Exercise description ::
Begin at the line containing "speak on many topics related to sexuality" in the entries below and end at the line containing "neurological differences."; transcribe that range exactly and nothing outside it.

Dataset entries

------------------------------------------------------------

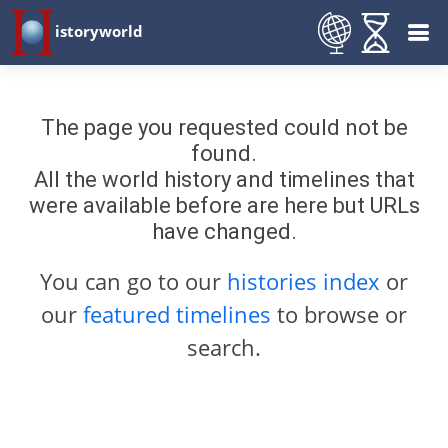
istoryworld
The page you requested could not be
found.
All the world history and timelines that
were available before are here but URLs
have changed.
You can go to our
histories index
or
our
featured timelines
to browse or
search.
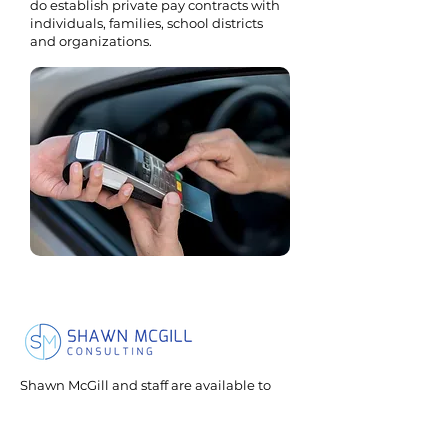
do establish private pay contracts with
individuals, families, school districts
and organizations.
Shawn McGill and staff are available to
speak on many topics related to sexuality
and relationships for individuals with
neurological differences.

------------------------------------------------------------

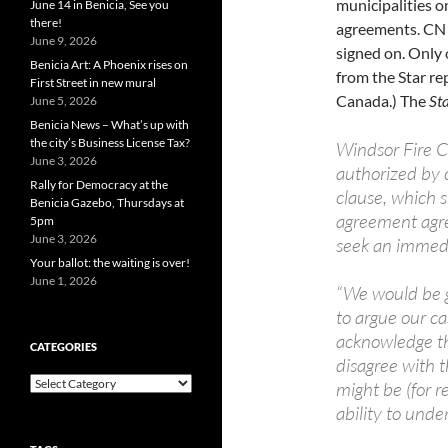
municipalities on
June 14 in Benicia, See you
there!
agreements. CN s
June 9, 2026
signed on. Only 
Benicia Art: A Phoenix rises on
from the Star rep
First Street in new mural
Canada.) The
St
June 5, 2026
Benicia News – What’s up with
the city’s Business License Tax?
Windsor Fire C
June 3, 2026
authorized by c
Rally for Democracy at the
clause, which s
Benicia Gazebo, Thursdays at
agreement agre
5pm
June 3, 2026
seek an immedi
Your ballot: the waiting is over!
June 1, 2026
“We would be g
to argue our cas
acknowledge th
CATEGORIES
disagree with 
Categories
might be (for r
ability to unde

------------------------------------------------------------

Response to the exercise ::
speak on many topics related to sexuality
and relationships for individuals with
neurological differences.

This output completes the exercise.